Develop Cutting-Edge Peptide Therapies to Fight Antimicrobial Resistance in Eye Infections

Details

The cornea, a dome-shaped, transparent tissue at the front of the eye, is crucial for vision. Corneal infections, such as bacterial keratitis (BK), are among the leading causes of unilateral blindness worldwide. BK is predominantly caused by bacteria including Staphylococcus aureus, Streptococcus pneumoniae, coagulase-negative staphylococci, and Pseudomonas aeruginosa. The prevalence of BK varies geographically, with extended contact lens wear and ocular trauma being the most common risk factors. Patients with BK often present with severe corneal ulceration and typically require aggressive antibiotic therapy. However, due to the severity of the infection, the prognosis is often poor, frequently resulting in visual impairment or blindness in the affected eye(s). Furthermore, the increasing threat of antimicrobial resistance (AMR) among causative bacteria and the lack of new antibiotic developments have exacerbated the prevalence of corneal blindness globally. Thus, there is an urgent clinical need to develop alternative antimicrobial therapies to effectively manage corneal infections and combat AMR.

Recent advancements in peptide-based therapies offer promising alternatives for managing bacterial infections. Cell-penetrating peptides (CPPs) are naturally derived, membrane-active peptides that facilitate the delivery of various molecular cargoes into cells. Studies have demonstrated that CPPs, particularly those with amphipathic and cationic amino acid residues, are non-immunogenic and possess intrinsic antimicrobial properties akin to traditional antimicrobial peptides. Our team has recently identified novel CPPs with potent antimicrobial activity against a range of bacteria, including antibiotic-resistant strains. The primary aim of this proposed project is to enhance the structure of these novel CPPs and assess their antimicrobial efficacy through various laboratory-based assay systems. In this PhD project, the student will have the opportunity to develop skills in microbiology and pharmaceutical sciences, ultimately aiming to test the newly optimised CPPs in an in vivo model of corneal infection.

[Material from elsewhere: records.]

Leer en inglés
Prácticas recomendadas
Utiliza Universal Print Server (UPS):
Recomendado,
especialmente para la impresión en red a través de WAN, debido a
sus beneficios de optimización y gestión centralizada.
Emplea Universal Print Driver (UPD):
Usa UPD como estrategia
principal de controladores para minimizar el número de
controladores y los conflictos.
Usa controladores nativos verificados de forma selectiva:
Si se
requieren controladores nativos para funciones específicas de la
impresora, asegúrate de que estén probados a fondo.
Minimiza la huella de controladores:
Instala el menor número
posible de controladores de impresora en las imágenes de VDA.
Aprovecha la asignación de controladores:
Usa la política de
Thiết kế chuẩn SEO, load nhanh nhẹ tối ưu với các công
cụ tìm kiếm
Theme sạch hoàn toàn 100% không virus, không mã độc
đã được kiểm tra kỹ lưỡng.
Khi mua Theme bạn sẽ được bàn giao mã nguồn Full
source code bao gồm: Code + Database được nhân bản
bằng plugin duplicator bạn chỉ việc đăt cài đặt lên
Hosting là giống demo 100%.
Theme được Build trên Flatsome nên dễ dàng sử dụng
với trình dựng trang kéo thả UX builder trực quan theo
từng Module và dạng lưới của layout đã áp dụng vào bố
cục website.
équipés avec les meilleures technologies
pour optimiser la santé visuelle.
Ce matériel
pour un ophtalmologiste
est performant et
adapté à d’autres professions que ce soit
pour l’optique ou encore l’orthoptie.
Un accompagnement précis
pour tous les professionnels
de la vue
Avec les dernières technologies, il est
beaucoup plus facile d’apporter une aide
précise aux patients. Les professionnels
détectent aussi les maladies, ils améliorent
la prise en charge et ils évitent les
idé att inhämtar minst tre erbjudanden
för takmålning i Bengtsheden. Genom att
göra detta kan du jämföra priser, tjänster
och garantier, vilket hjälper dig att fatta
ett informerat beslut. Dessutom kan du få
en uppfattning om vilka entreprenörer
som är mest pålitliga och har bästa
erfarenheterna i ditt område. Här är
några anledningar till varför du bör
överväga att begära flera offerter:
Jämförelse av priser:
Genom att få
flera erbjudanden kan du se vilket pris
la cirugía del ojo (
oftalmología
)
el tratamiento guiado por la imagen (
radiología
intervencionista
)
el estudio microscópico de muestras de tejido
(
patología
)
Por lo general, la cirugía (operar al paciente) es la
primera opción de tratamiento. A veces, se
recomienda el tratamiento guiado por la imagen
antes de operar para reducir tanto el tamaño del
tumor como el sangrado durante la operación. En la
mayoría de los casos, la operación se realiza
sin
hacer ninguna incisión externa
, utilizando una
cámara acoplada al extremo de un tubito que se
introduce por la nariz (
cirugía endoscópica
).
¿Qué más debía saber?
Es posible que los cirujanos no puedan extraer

We will employ a stepwise approach to develop effective CPPs for managing corneal infections. First, we will optimise the amino acid sequences of our newly discovered CPPs through structure-activity relationship studies. This will involve assessing the biochemical importance of each amino acid in the CPP sequence for its antimicrobial function via alanine scanning and modification of key amino acid residues. CPP derivatives with strong bactericidal activity will be evaluated for their safety profiles against human corneal cells. Additionally, we will investigate the mechanisms of action of the identified CPPs using well-established techniques. Finally, peptides demonstrating potent bactericidal activity with minimal toxicity to host cells will be tested in an ex vivo cadaver corneal tissue model and subsequently validated in a mouse corneal infection model.

Key Techniques:

• Microbiological assay procedures
• Cell culture of corneal cells
• Confocal and electron microscopy
• Plate-based assay procedures
• Organ culture of cadaver animal corneal tissue
• In vivo animal model of corneal infection

This project offers the student the opportunity to learn all of the above techniques and more. They will work within two schools (the School of Pharmacy and Pharmaceutical Sciences and the School of Optometry and Vision Sciences) and have access to state-of-the-art facilities and equipment.

As this project involves the use of live animals in the later stages, the prospective student must be comfortable with animal models.